In short, I think the simplest fix to the problem is to make the cost adjustment for the original and new callsites consistent -- it is very similar to the first version of the patch with the difference that CallPenalty is retained.

Regarding 'getCallCost' -- it computes the cost of both parameter passing and call itself. Ideally it should be used in inline cost adjustment, but unfortunately implemented slightly differently -- e.g., the parameter passing cost computation is less sophisticated than what inliner uses.

jmolloy updated this revision to Diff 77027.Nov 7 2016, 6:14 AM
jmolloy edited edge metadata.

Hi David and Chandler,

Thanks for all these comments. I'm glad the two main reviewers agree with each other at this point :)

I've stripped this patch down to the basics - removing the skew. This one should be a no-brainer.
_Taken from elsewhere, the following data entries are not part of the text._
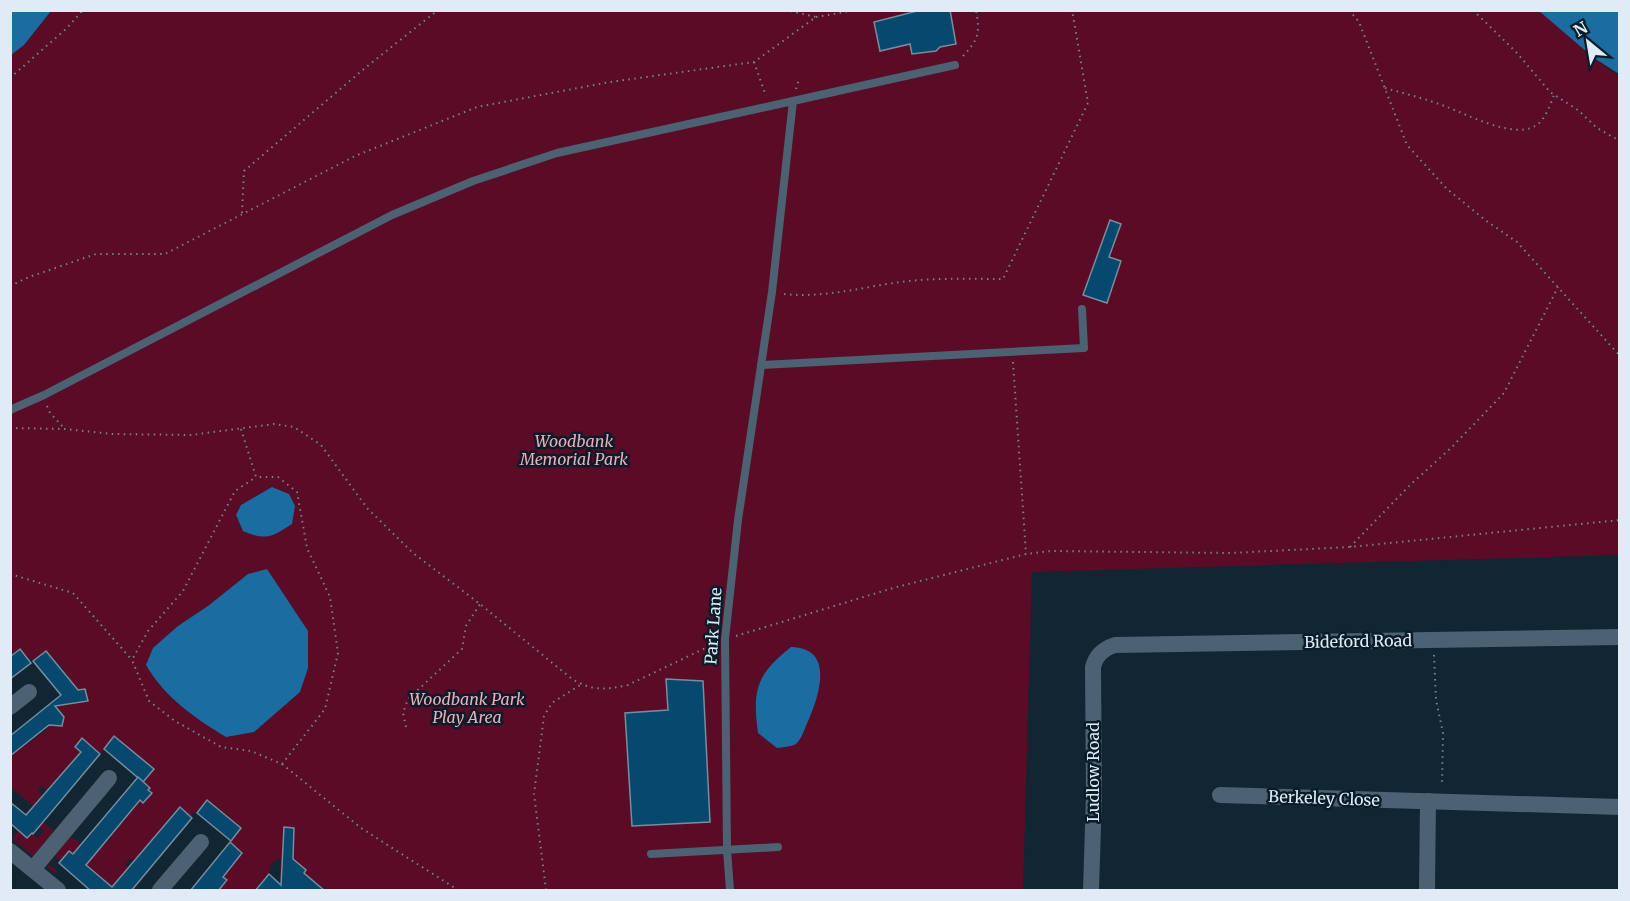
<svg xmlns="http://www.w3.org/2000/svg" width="1630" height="901" font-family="Merriweather,serif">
	<rect width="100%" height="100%" fill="#122533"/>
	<g fill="#5a0b26">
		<path d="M 1539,10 L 1594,58 L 1619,76 L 1619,555 L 1032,572 L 1023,890 L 329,890 L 324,887 L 321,890 L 305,874 L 300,878 L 306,870 L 299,864 L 286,866 L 280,873 L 281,858 L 271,864 L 269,874 L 255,890 L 211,890 L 226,880 L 223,876 L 242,853 L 236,848 L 233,851 L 226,846 L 227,843 L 230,843 L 241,828 L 207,801 L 197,813 L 195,812 L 190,816 L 179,808 L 134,862 L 130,859 L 125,864 C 133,871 129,884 137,890 L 116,890 L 91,868 L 69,852 L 69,860 L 63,867 L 61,866 L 63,863 L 56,857 L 49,864 L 57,871 L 55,874 L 47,867 L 70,836 L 95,854 L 111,838 L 110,836 L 123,820 L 126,821 L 125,819 L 139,801 L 144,803 L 151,794 L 148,790 L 150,787 L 142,780 L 154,769 L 114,736 L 100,754 L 82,739 L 75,747 L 81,752 L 51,786 L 49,786 L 47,791 L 42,786 L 38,791 L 43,796 L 44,815 L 11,788 L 11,756 L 46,730 L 54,721 L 61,726 L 63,724 L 62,715 L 55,706 L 88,701 L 85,689 L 68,691 L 74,685 L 61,666 L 46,651 L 34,660 L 27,657 L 20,650 L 11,657 L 11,55 L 24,45 L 51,11 Z"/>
		<path d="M 33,814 L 54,831 L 33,856 L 12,839 L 19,830 L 27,837 L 32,833 L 38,838 L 44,831 L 29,818 Z"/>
	</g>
	<g fill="#1b6ca0">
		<path d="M 11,10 L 51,11 L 24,45 L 11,55 Z"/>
		<path d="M 1539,11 L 1619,11 L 1619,74 L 1594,58 Z"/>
		<path d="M 272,487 L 289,494 L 295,506 L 292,524 C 272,537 266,541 243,531 L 236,515 L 241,505 Z"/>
		<path d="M 267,569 L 308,631 L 308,668 L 300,692 L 254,732 L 226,737 C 195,718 165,698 146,665 L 153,648 L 178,626 L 208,606 L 248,574 Z"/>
		<path d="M 791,647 C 834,648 820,693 809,719 C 805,727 802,739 796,744 C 791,747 783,747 777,748 L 758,733 C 752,689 757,674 791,647 Z"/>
	</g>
	<g fill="#07486f" stroke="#778d9e" stroke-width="1.5">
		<path d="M 921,10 L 950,10 L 956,44 L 940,47 L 936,51 L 912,54 L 910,44 L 880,51 L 874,22 Z"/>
		<path d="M 1110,220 L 1121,224 L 1109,257 L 1121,261 L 1107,303 L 1083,295 Z"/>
		<path d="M 20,649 L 31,663 L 10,679 L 10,657 Z"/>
		<path d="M 46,651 L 78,690 L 85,689 L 88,701 L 55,706 L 64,717 L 62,726 L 49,725 L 10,756 L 10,736 L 61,695 L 33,661 Z"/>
		<path d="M 666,679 L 703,681 L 710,822 L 632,826 L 625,713 L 668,710 Z"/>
		<path d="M 114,736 L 154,769 L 143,782 L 104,749 Z"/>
		<path d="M 82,738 L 100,754 L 33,834 L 32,833 L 27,838 L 10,823 L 10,802 L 26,815 L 81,752 L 75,747 Z"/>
		<path d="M 138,777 L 150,788 L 148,790 L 152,793 L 143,803 L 140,800 L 86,865 L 112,887 L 180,807 L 192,818 L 131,891 L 91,891 L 59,863 L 69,851 L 73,854 Z"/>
		<path d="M 207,800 L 241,828 L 231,841 L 197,813 Z"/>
		<path d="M 284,827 L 294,828 L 293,859 L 306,870 L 304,873 L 325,891 L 255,891 L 269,874 L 281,885 Z"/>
		<path d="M 230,842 L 242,853 L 223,877 L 227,880 L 218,891 L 190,891 Z"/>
	</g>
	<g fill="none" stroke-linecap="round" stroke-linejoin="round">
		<g stroke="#74838f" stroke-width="2" stroke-dasharray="1.5 4.5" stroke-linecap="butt">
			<path d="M 1349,10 L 1359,22 L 1407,145 L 1446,188 L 1485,220 L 1517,242 L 1620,356"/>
			<path d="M 1473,10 L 1517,53 L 1550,92 L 1578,110 L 1597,128 L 1620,141"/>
			<path d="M 816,17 L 856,10"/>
			<path d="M 963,56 C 979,39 980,33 976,10"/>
			<path d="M 754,62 L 766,96"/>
			<path d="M 10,78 L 67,28 L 83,10"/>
			<path d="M 1385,88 C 1406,94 1427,99 1447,107 C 1468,115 1514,139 1535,126 C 1545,121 1550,105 1554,95"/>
			<path d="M 796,89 L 799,80"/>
			<path d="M 242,213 L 244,171 L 365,68 L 438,10"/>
			<path d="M 10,286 L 29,277 L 96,254 L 165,254 L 355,156 L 477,107 L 610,82 L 754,62 L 816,17 L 786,10"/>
			<path d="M 784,294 C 830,299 875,283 920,280 C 948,278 976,279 1003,279 L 1088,103 L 1072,10"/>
			<path d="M 1013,362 L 1026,554"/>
			<path d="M 47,406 L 50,413 L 65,429"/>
			<path d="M 10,428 L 65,429 L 112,434 L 191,435 L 274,424 L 294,427 L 321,445 L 367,508 L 413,553 L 480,604 L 572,679 C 592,691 606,690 628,685 L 714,644"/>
			<path d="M 241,429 L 256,477 L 278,477 L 297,492 L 307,548 L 330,597 L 338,653 L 325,709 L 282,764 L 251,751 L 221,747 L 175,721 L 149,701 L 132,660 L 148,631 L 183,591 L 235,491 L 256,477"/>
			<path d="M 1350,547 L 1411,484 L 1451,448 L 1504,393 L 1558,287"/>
			<path d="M 10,574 L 73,593 L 132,660"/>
			<path d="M 736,636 L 893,588 L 1026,554 L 1051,551 L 1231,553 L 1350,547 L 1620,520"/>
			<path d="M 1434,655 L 1436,700 L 1443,733 L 1442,786"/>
			<path d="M 406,727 L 403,713 L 408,699 L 462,649 L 466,626 L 480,604"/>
			<path d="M 282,764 L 361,828 L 458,890"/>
			<path d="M 546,890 L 534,794 L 544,716 L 552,703 L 580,685"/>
		</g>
		<g stroke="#4c6171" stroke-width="8">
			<path d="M 793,101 L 955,65"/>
			<path d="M 761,365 L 1084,348 L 1082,309"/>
			<path d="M 10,410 L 44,395 L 392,215 L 473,181 L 557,153 L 793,101 L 772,292 L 738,520 L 725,639 L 727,850 L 730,890"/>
			<path d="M 651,854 L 778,847"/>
		</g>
		<g stroke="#4c6171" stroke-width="16">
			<path d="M 10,707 L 29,692"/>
			<path d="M 1220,795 L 1620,807"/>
			<path d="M 10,851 L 58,890"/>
			<path d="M 33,869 L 109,778"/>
			<path d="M 160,890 L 201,842"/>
			<path d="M 1091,890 L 1094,795 L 1093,667 C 1096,655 1103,649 1115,645 L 1620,637"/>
			<path d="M 1427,890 L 1428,801"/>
		</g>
	</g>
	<g text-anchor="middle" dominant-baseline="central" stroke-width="5" stroke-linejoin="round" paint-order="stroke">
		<g font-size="16" font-style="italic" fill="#f2abb8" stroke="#091c29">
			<text x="574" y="441">Woodbank<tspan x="574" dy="18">Memorial Park</tspan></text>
			<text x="467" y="699">Woodbank Park<tspan x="467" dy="18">Play Area</tspan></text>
		</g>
		<g font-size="16" fill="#e0ebf5" stroke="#091c29">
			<text transform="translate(713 626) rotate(-86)">Park Lane</text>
			<text transform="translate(1358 641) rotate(-1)">Bideford Road</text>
			<text transform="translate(1093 772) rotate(-90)">Ludlow Road</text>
			<text transform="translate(1324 798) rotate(2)">Berkeley Close</text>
		</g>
	</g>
	<rect width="1630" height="901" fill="none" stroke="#e0ebf5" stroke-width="24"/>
	<g transform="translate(1588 42) rotate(330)" stroke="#091c29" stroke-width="4.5" paint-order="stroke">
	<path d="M0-4.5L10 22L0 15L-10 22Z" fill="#e0ebf5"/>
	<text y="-9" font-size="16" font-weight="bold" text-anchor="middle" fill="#e0ebf5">N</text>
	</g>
</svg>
Following up to this, I'd like to, in separate patches:

  • Change the minsize threshold to 5, as I've determined through testing that setting it to zero leaves codesize and performance on the table due to the inaccuracy of the IR cost model.
  • Improve TTI::getCallCost(), teaching it the tricks the inliner knows.
  • Hopefully eventually switch to using getCallCost() in the inliner.

Does this sound acceptable?

Cheers,

James

mehdi_amini accepted this revision.Nov 7 2016, 8:41 AM
mehdi_amini added a reviewer: mehdi_amini.

LGTM
(but you should wait a little to give an opportunity to chandlerc / davidxl to approve as well).

This revision is now accepted and ready to land.Nov 7 2016, 8:41 AM

This one looks good.

Easwaran, can you help measure the performance impact of this change with internal benchmarks?

eraman added a comment.Nov 8 2016, 9:52 AM

This one looks good.

Easwaran, can you help measure the performance impact of this change with internal benchmarks?

This is hurting one of our internal benchmarks by > 5%. I'm looking into the root cause now.

eraman added a comment.Nov 8 2016, 2:37 PM

This one looks good.

Easwaran, can you help measure the performance impact of this change with internal benchmarks?

This is hurting one of our internal benchmarks by > 5%. I'm looking into the root cause now.

It turns out this is due to a bug in a local inliner patch we have that got exposed by this (and that prevented one crucial function from being inlined). This patch itself LGTM.